Нитью, связывающей фрагменты очерка в единое художественное целое, является мысль автора не только о бесконечном разнообразии духа Толстого, но и об исключительной его противоречивости. В Толстом сталкиваются аввакумовская. «огненная» непреклонность, преданность своему символу веры и чаадаевский скептицизм, язычник спорит в нем с христианским вероучителем, художник «буйной плоти» — с ее ненавистником, провидец тайн эмоциональной человеческой стихии — с «жестоким рационалистом». В оригинальном художественном портрете Толстого, нарисованном Горьким, мы видим аристократа — демократа, моралиста — чувственника, великого гордеца и протестанта, в котором живет проповедник смиренной божьей любви и отнюдь не христианская непримиренность со смертью, этой уравнивающей всех «неведомой казармой бога». Поистине это «всеобъемлющий» человеческий дух с отзвуками в нем сложного национального хора голосов — от Буслаева и Аввакума до Чаадаева.
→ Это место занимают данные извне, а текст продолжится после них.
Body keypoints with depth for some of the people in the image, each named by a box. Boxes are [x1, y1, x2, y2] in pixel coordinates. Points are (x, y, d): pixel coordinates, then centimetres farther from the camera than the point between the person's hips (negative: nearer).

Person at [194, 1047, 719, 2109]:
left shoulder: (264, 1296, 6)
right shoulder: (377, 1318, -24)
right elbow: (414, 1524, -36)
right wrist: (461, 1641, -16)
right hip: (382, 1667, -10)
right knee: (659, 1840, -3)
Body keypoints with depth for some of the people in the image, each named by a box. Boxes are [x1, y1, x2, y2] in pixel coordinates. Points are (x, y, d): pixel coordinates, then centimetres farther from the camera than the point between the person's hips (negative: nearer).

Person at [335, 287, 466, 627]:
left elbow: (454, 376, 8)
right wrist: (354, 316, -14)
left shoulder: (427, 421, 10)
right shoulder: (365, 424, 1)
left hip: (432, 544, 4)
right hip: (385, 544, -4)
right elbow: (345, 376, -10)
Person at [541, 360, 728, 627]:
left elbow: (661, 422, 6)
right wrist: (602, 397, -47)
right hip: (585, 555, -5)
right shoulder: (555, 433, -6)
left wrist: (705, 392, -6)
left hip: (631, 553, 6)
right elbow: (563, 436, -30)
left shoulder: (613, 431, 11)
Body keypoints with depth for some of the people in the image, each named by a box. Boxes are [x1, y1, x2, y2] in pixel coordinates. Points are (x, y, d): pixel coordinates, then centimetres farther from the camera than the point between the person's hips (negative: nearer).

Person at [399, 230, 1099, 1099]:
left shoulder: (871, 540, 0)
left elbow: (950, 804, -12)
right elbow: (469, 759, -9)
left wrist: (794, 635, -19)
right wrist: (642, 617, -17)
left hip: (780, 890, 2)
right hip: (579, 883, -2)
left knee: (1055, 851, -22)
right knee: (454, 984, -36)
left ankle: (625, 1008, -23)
Отношение автора к своему герою далеко не однозначно. Жанр эссе позволяет Горькому свободно и широко осветить весь спектр своих разноречивых чувств к Толстому: и восторг, и восхищение, и удивление. ц чувство гордости за человека, и ощущение оснротелости на земле после его смерти, но и недоумение, досаду, порой скрытое раздражение и даже чувство, «близкое ненависти». Подобная разнородность авторских оценок вызвана не только противоречивостью избранного характера, но коренится и в позиции автора, в его субъективности. А.М. Ремизову, написавшему очень интересные заметки — воспоминания о Горьком, принадлежит одно. на наш взгляд, глубокое суждение о нем. По свидетельству Ремизова, Горький был склонен как — то сторониться, чуждаться сложности в искустве и жизни, отсюда проистекало его отталкивание от таких явлений, как Достоевский или Джойс. Пруст. В подтверждение правоты предположения Ремизова нужно указать на тот факт, что в ряде произведений Горького (пьеса «Зыковы», образ Клима Самгина в «Жизни Клима Самгина») психологическая сложность характера расценивается как маска и вызывает неодобрительную реакцию автора. И потому можно предположить, что подобный, скорее всего неосознанный, феномен отталкивания Горького от чрезмерной сложности характера, от сложности Толстого — личности «чудовищно», «непомерно разросшейся», по словам автора. — определенным образом сказался в очерке «Лев Толстой».
Другой тип личности запечатлен Горьким в очерке о Ленине («Владимир Ленин»). Горького изначально занимала загадка человеческой цельности и в этой связи интересовал тип русского революционера. В этом типе его поражала та монолитность характера, которая давалась самоподчинением человека единой цели, единой идее. Неизбежное при этом сужение личности представлялось писателю искупительной платой за отточенную остроту действенной воли, столь редкого на Руси дара, по мнению Горького.
Напомним при этом, что очерк о Ленине в первоначальном варианте («Владимир Ленин», 1924) существенно отличался от позднейшей его редакции («В.И.Ленин», 1930). В облике Ленина, внешнем и внутреннем, выделен мотив простоты (и в первом варианте и в позднейшей редакции), но здесь, в очерке двадцать четвертого года, это та простота, которая чревата опасным упрощением жизни и прямолинейностью. «Может быть, Ленин понимал драму бытия несколько упрощенно и считал ее слишком легко устранимой…» Неоднозначна в очерке и авторская оценка, позиция повествователя в отношении к герою. Прочитывая очерк мы не раз ощущаем напряжение спора между Горьким и Лениным &nbso; — спора, который чаще всего дан не в прямом и двустороннем диалоге, а косвенно, в ответных репликах Ленина: «Вы говорите, что я слишком упрощаю жизнь. Что это упрощение грозит гибелью культуре, а?» Ироническое, характерное: «Гм — гм!» (236). Как становится ясно из контекста, это продолжавшиеся споры и несогласия относительно насилия, жестокости революции и роли интеллигенции: «С коммунистами я расхожусь, — пишет Горький, — по вопросу об оценке интеллигенции в русской революции, подготовленной именно этой интеллигенцией…» (235). Скрытая или явная двойственность в обрисовке Ленина прослеживается на всех уровнях образа: в портрете — скрещение, обычно сомнительное для Горького, «восточного» и «западного» в нем («азиатские глазки» и «сократовский лоб»), в характере — соединение «нерусской черты» — оптимизма — с несомненно русскими корнями данного человеческого типа, порожденного жизнью России, ее историей: «Я думаю, что такие люди возможны только в России, история и быт которой всегда напоминает мне Содом и Гоморру» (229). Та же двойственность авторского отношения к герою ощутима и в речевой его характеристике, когда, например, отмечается убежденность оратора в своей правоте и тут же неприемлемость его «правды» для автора — рассказчика.